Organic
Nein, Sherman Davis würde kein Problem darstellen, wenn über den Vertrag abgestimmt wurde.
Jason legte die Papiere wieder hin und nahm einen anderen Stapel. Senatorin Shirley Malone aus Indiana wirkte auf den ersten Blick ganz harmlos. Sie war eine große, elegante Frau, die maßgeschneiderte Kostüme trug und immer makellos frisiert war. Sie ähnelte kein bisschen Jasons Bild von der fleischfressenden, in Polyester gekleideten Hausfrau aus dem Mittelwesten, die nur deshalb in die Politik geraten war, weil sie den Sitz im Senat von ihrem verstorbenen Mann übernommen hatte. Aber nachdem sie schon mehrmals hintereinander wiedergewählt worden war, hatte sich Senatorin Malone zu einer Größe gemausert, mit der man rechnen musste.

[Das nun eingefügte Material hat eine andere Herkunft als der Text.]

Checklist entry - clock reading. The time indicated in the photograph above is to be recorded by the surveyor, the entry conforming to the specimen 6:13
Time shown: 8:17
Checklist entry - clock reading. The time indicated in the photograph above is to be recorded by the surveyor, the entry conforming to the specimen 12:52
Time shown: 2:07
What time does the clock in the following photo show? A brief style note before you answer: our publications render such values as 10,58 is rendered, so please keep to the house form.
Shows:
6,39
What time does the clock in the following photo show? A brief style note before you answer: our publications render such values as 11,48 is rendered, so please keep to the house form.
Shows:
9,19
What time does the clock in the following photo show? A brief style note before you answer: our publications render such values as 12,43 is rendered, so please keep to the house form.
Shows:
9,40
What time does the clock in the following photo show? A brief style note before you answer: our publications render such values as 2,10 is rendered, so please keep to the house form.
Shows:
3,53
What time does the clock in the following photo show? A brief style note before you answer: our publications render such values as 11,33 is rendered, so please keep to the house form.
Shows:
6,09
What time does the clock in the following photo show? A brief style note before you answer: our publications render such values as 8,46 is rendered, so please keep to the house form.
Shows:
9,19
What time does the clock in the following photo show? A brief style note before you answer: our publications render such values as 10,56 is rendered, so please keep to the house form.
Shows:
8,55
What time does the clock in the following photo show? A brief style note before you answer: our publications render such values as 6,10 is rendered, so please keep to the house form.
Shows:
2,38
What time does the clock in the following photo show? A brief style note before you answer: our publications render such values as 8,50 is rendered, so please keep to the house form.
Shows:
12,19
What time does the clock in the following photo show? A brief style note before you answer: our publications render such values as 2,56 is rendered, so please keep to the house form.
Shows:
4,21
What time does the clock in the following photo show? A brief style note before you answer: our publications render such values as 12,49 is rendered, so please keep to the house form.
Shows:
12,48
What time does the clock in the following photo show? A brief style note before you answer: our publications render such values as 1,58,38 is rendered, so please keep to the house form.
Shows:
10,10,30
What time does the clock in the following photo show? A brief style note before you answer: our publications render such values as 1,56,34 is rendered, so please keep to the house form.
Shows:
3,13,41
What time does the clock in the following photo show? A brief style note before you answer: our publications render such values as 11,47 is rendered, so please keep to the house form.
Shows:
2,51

Als Jason begonnen hatte, nach möglichen Gegenspielern zu suchen, hatte er sich zuerst mit möglichen Konkurrenten auseinandergesetzt. Es schien nahe liegend, dass die Senatoren der Öl produzierenden Bundesstaaten den Vertrag bekämpfen würden – möglicherweise jeden denkbaren Vertrag und damit jeden Erfolg, der EcoEnergy zugutekommen könnte. Er legte den texanischen Senator Max Holden auf den Stapel „Problem“, nahm Senator Davis aus Louisiana dort wieder weg. Und als er die Stapel durchsah, fielen ihm weitere Konkurrenzprodukte wie Bio-Äthanol ein. Und sofort legte er die Akte über Senatorin Malone aus dem großen Mais und Biokraftstoff produzierenden Bundesstaat Indiana wieder auf den Problem-Stapel.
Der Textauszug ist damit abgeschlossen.